Christian Makarian

Mali : l’intérêt du monde

Le don de sa propre vie, prix ultime de l’engagement dans le métier des armes, est soudain venu rappeler une vérité cruelle : le sacrifice des soldats français tombés au Sahel et le deuil de leurs familles suscitent bien davantage le sentiment d’appartenance nationale que les expéditions lointaines.

Le chef d’état-major des armées, le général Lecointre, affirme très dignement son volontarisme :  » Si je pensais cette mission impossible, il y a longtemps que j’aurais changé de métier.  » Mais il exprime aussi son réalisme et son esprit de responsabilité :  » Je crois que nous n’atteindrons jamais une victoire définitive. Contrairement aux grands conflits du xxe siècle, jamais les armées françaises ne défileront en vainqueur sous l’Arc de Triomphe.  » Avec 41 militaires tombés depuis 2013, le cas du Mali n’est pas un sujet de polémique en France ; il oblige à méditer sur la dichotomie entre la profonde justesse de la cause – le combat contre le djihadisme ravageur – et l’étendue imprédictible du risque.

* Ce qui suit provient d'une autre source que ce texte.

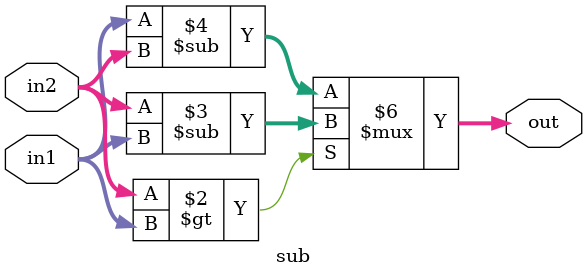
<source format=v>
module sub (in1,in2,out);
input [3:0] in1;
input [3:0] in2;
output reg[7:0] out;
always @*begin
    if(in2>in1)
        out=in2-in1;
    else 
        out=in1-in2;
end
    
endmodule
</source>
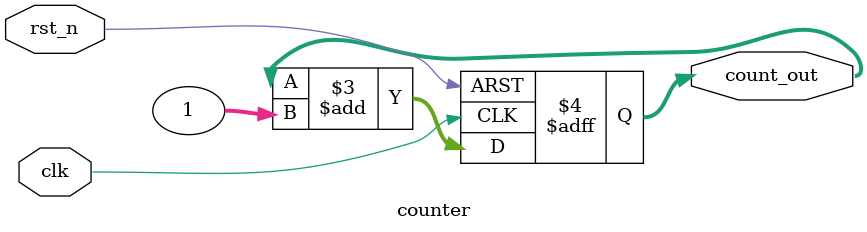
<source format=sv>

module counter (
    input logic clk,
    input logic rst_n,
    output logic [31:0] count_out
);

    always_ff @(posedge clk or negedge rst_n) begin
        if (!rst_n) begin
            count_out <= 32'd0;
        end else begin
            count_out <= count_out + 32'd1;
        end
    end

endmodule
</source>
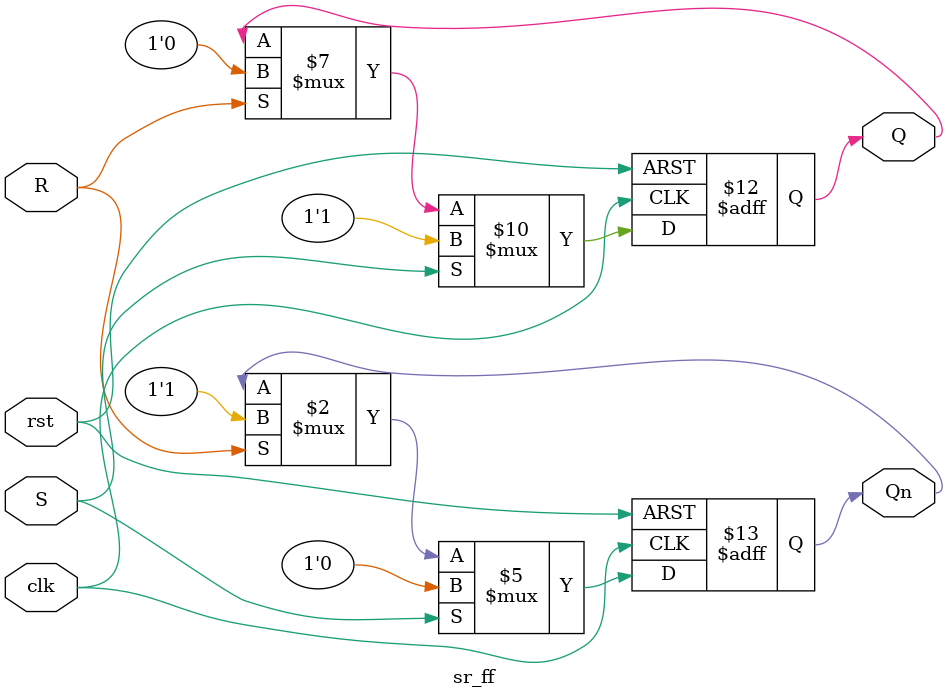
<source format=sv>
module sr_ff (
    input  logic S, R, clk, rst,
    output logic Q, Qn
  );
    always_ff @(posedge clk, posedge rst) begin
      if (rst) begin
        Q  <= 0;
        Qn <= 1;
      end else if (S) begin
        Q  <= 1;
        Qn <= 0;
      end else if (R) begin
        Q  <= 0;
        Qn <= 1;
      end
    end
endmodule
</source>
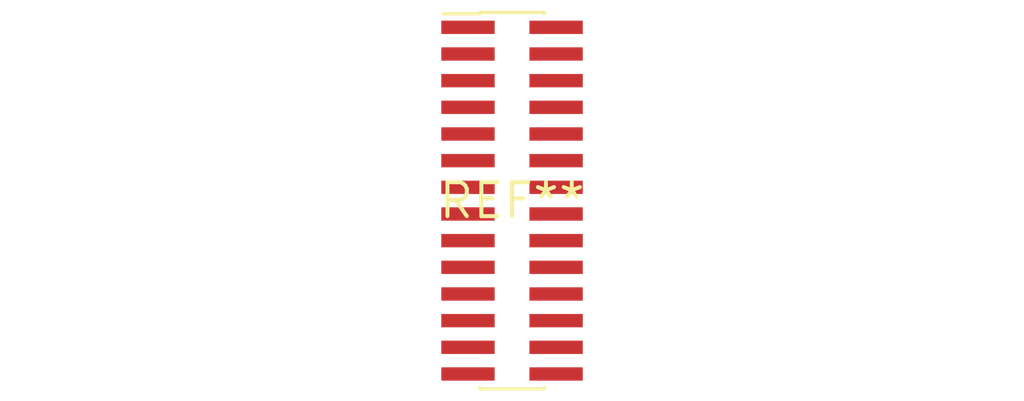
<source format=kicad_pcb>
(kicad_pcb (version 20240108) (generator pcbnew)

  (general
    (thickness 1.6)
  )

  (paper "A4")
  (layers
    (0 "F.Cu" signal)
    (31 "B.Cu" signal)
    (32 "B.Adhes" user "B.Adhesive")
    (33 "F.Adhes" user "F.Adhesive")
    (34 "B.Paste" user)
    (35 "F.Paste" user)
    (36 "B.SilkS" user "B.Silkscreen")
    (37 "F.SilkS" user "F.Silkscreen")
    (38 "B.Mask" user)
    (39 "F.Mask" user)
    (40 "Dwgs.User" user "User.Drawings")
    (41 "Cmts.User" user "User.Comments")
    (42 "Eco1.User" user "User.Eco1")
    (43 "Eco2.User" user "User.Eco2")
    (44 "Edge.Cuts" user)
    (45 "Margin" user)
    (46 "B.CrtYd" user "B.Courtyard")
    (47 "F.CrtYd" user "F.Courtyard")
    (48 "B.Fab" user)
    (49 "F.Fab" user)
    (50 "User.1" user)
    (51 "User.2" user)
    (52 "User.3" user)
    (53 "User.4" user)
    (54 "User.5" user)
    (55 "User.6" user)
    (56 "User.7" user)
    (57 "User.8" user)
    (58 "User.9" user)
  )

  (setup
    (pad_to_mask_clearance 0)
    (pcbplotparams
      (layerselection 0x00010fc_ffffffff)
      (plot_on_all_layers_selection 0x0000000_00000000)
      (disableapertmacros false)
      (usegerberextensions false)
      (usegerberattributes false)
      (usegerberadvancedattributes false)
      (creategerberjobfile false)
      (dashed_line_dash_ratio 12.000000)
      (dashed_line_gap_ratio 3.000000)
      (svgprecision 4)
      (plotframeref false)
      (viasonmask false)
      (mode 1)
      (useauxorigin false)
      (hpglpennumber 1)
      (hpglpenspeed 20)
      (hpglpendiameter 15.000000)
      (dxfpolygonmode false)
      (dxfimperialunits false)
      (dxfusepcbnewfont false)
      (psnegative false)
      (psa4output false)
      (plotreference false)
      (plotvalue false)
      (plotinvisibletext false)
      (sketchpadsonfab false)
      (subtractmaskfromsilk false)
      (outputformat 1)
      (mirror false)
      (drillshape 1)
      (scaleselection 1)
      (outputdirectory "")
    )
  )

  (net 0 "")

  (footprint "PinHeader_2x14_P1.00mm_Vertical_SMD" (layer "F.Cu") (at 0 0))

)

</source>
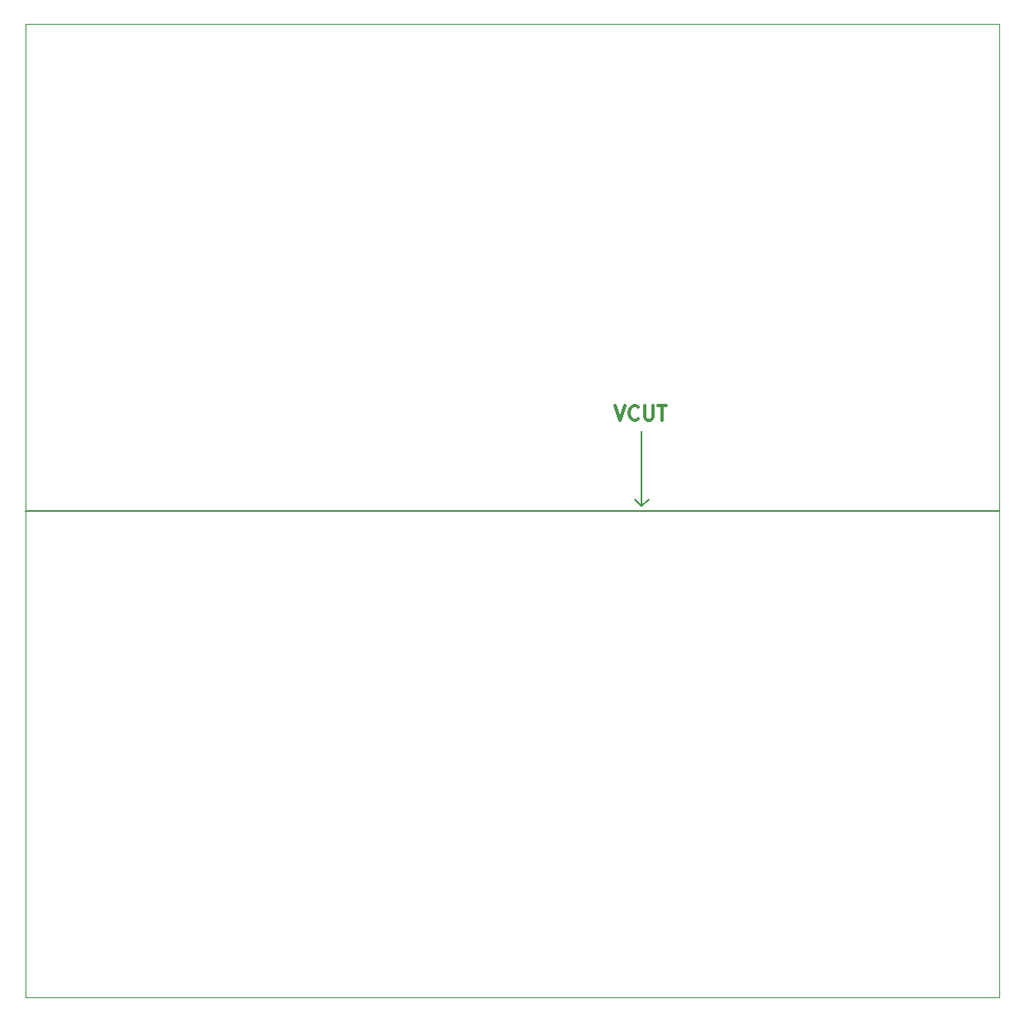
<source format=gm1>
G04 #@! TF.GenerationSoftware,KiCad,Pcbnew,no-vcs-found-7650~57~ubuntu14.04.1*
G04 #@! TF.CreationDate,2017-02-13T23:40:00+01:00*
G04 #@! TF.ProjectId,Wifi_PB_panel,576966695F50425F70616E656C2E6B69,V0.1*
G04 #@! TF.FileFunction,Profile,NP*
%FSLAX46Y46*%
G04 Gerber Fmt 4.6, Leading zero omitted, Abs format (unit mm)*
G04 Created by KiCad (PCBNEW no-vcs-found-7650~57~ubuntu14.04.1) date Mon Feb 13 23:40:00 2017*
%MOMM*%
%LPD*%
G01*
G04 APERTURE LIST*
%ADD10C,0.100000*%
%ADD11C,0.200000*%
%ADD12C,0.300000*%
%ADD13C,0.010000*%
G04 APERTURE END LIST*
D10*
D11*
X163300000Y-79500000D02*
X162600000Y-78800000D01*
X163300000Y-79500000D02*
X164000000Y-78800000D01*
X163300000Y-71800000D02*
X163300000Y-79500000D01*
D12*
X160592857Y-69178571D02*
X161092857Y-70678571D01*
X161592857Y-69178571D01*
X162950000Y-70535714D02*
X162878571Y-70607142D01*
X162664285Y-70678571D01*
X162521428Y-70678571D01*
X162307142Y-70607142D01*
X162164285Y-70464285D01*
X162092857Y-70321428D01*
X162021428Y-70035714D01*
X162021428Y-69821428D01*
X162092857Y-69535714D01*
X162164285Y-69392857D01*
X162307142Y-69250000D01*
X162521428Y-69178571D01*
X162664285Y-69178571D01*
X162878571Y-69250000D01*
X162950000Y-69321428D01*
X163592857Y-69178571D02*
X163592857Y-70392857D01*
X163664285Y-70535714D01*
X163735714Y-70607142D01*
X163878571Y-70678571D01*
X164164285Y-70678571D01*
X164307142Y-70607142D01*
X164378571Y-70535714D01*
X164450000Y-70392857D01*
X164450000Y-69178571D01*
X164950000Y-69178571D02*
X165807142Y-69178571D01*
X165378571Y-70678571D02*
X165378571Y-69178571D01*
D11*
X200000000Y-80000000D02*
X100000000Y-80000000D01*
D13*
X200000000Y-80000000D02*
X200000000Y-130000000D01*
X200000000Y-130000000D02*
X100000000Y-130000000D01*
X100000000Y-130000000D02*
X100000000Y-80000000D01*
X100000000Y-80000000D02*
X100000000Y-30000000D01*
X200000000Y-30000000D02*
X200000000Y-80000000D01*
X100000000Y-30000000D02*
X200000000Y-30000000D01*
M02*

</source>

La France est soudain apparue seule. Il est vrai qu’elle ne l’est pas complètement. De manière variable, les pays membres de l’Union européenne sont présents à travers sept différentes participations civiles et militaires. L’opération Barkhane bénéficie du soutien de partenaires européens, notamment britanniques, danois et estoniens, qui apportent un soutien logistique très précieux. Une mission d’entraînement et de formation européenne (EUTM) regroupe près de 600 hommes de 22 nationalités (France en tête, Allemagne, Espagne, Royaume-Uni, République tchèque, Belgique…). Un autre groupement, EUCAP Sahel Mali, appuie la formation des cadres de la police. Ajoutons que l’Allemagne dispose au Mali de son plus fort contingent stationné hors d’Europe. A l’instigation d’Emmanuel Macron, une coalition européenne des forces spéciales, la force Takuba, est en cours de formation pour appuyer les armées de la région sahélienne et vient de recevoir le renfort de la Belgique, de la République tchèque, de l’Estonie.

Certes. Mais la France demeure en première ligne, au contact, au corps à corps parfois ; ses 4 500 hommes portent l’essentiel de la charge. Pourtant, au Mali, c’est le monde entier qui est mis au défi, ce sont de nombreuses nations qui se trouvent concernées – et d’autres qui devraient l’être davantage. Aux pertes françaises s’ajoutent celles, considérables, subies par les pays africains que les Occidentaux tiennent à bout de bras au sein du G5 Sahel, mais aussi les nombreux morts (129 à ce jour) déplorés au sein des casques bleus de la Minusma, mission constituée par l’ONU qui n’a pourtant pas vocation à faire la guerre aux terroristes. La menace d’enlisement est globale.

Les Etats-Unis en sont conscients, tout en restant prudents. Ils dispensent de l’armement, des matériels divers aux pays de la région ; ils disposent de forces spéciales sur place, de moyens de renseignement, d’une base stratégique au Niger et ils offrent des aides financières importantes. Quant à la Russie, preuve supplémentaire de l’enjeu, elle manifeste un intérêt croissant pour le conflit en jouant un rôle ambigu ; elle profite de l’impopularité des Occidentaux auprès des populations africaines pour proposer des aides modestes et une sympathie qui ne coûte rien (un accord militaire a été signé en juin 2019 entre l’Etat malien et le Kremlin).

La situation est suffisamment préoccupante pour que le Sahel n’ait pas à pâtir de surcroît des divergences entre partenaires européens, notamment entre Français et Allemands, sur le sujet plus général de la défense de l’Europe. En déclarant l’Otan  » en état de mort cérébrale « , Emmanuel Macron a voulu créer un électrochoc ; il s’est surtout attiré la vive riposte d’Angela Merkel, qui pense exactement le contraire. Or, au Mali, la France ne peut plus agir sans ses alliés.